На первый взгляд момент выбран грамотно. Религиозные люди привыкли учитывать символические смыслы: первый день Страстной недели, конец Великого поста. C явным намеком на то, что дальше будет страшнее. Помимо религиозного смысла есть и политический: Россия в переломной точке, прежний властный дискурс себя исчерпал, новый толком не сформулирован.
Переломности этого момента многие попросту не видят, а другие не хотят видеть. Им кажется, что они все еще живут в стабильной конструкции, в ситуации тотального одобрямса, в имитационной системе, где все всё понимают, но заключили консенсус о совместном проедании остатков. Между тем большая часть населения России из уютных гипнозов этой системы давно вышла, а замены ей пока не выработала — это вообще процесс небыстрый, если мы не хотим снова бегать по кругу. Так что удар нанесен в самый сложный момент — во время сосредоточения и умственной активизации. И лучшего момента, чтобы подсечь оздоровление, при поверхностном взгляде не выберешь.
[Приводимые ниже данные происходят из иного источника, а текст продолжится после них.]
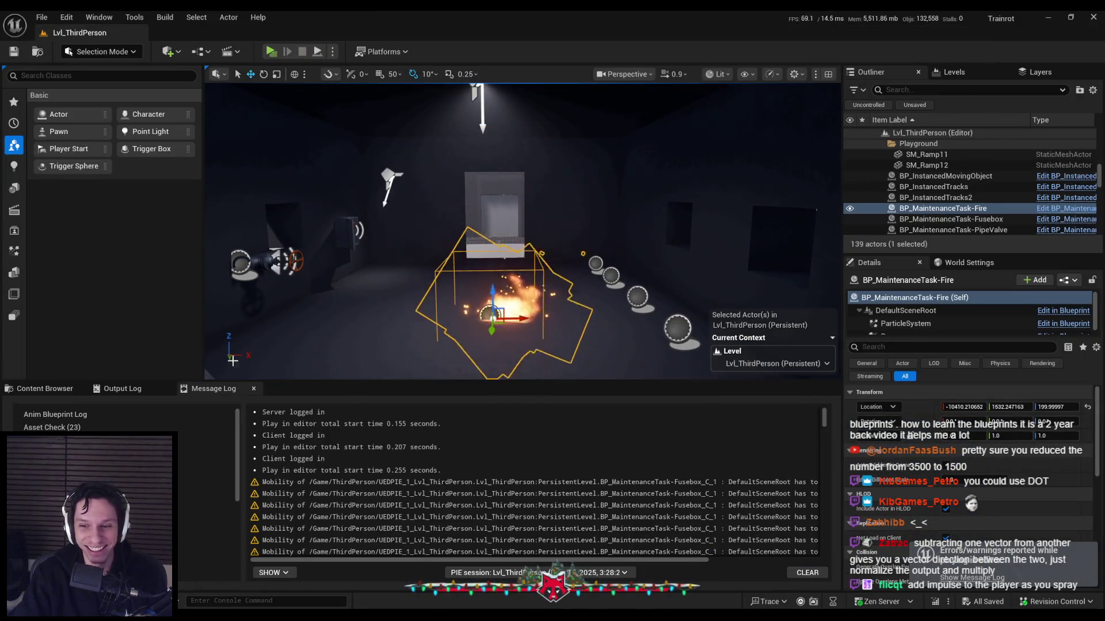
Show the 0_Core assets and frame the fire actor up close in the viewport
{"action": "left_click", "coordinate": [59, 390]}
Между тем ответ на вопрос, кто это сделал, опять-таки чрезвычайно прост: это сделали нелюди. И война идет не между консерваторами и реформаторами, не между Россией и Кавказом, а между людьми и нелюдями: в этом ее простой и конкретный смысл. Задача нелюдей — чтобы в них превратилось как можно больше людей. Один из этапов такого превращения — использование национальной трагедии в качестве дубины для оппонента. Любой, кто превращает теракт в аргумент против своих политических оппонентов, делает шаг на эволюционном пути к нелюдю, в каком бы стане этот кто-то ни находился. Любой, кто воспользуется терактами для очередной атаки на оппозицию, для удушения прессы и сворачивания реформ, на том же пути. Все это — движение к тому окончательному расслоению и расколу, которых от нас и ожидают с радостным нетерпением. Нас в свое время даже Беслан не объединил — так и продолжали выяснять, кто виноват. Но в 2004 году трезвомыслие было в дефиците, а сегодня гипноз на тему «поднятия с колен» никого особо не убеждает. И потому есть шанс, что бесконечная свара прекратится, а некоторые простые вещи будут осознаны.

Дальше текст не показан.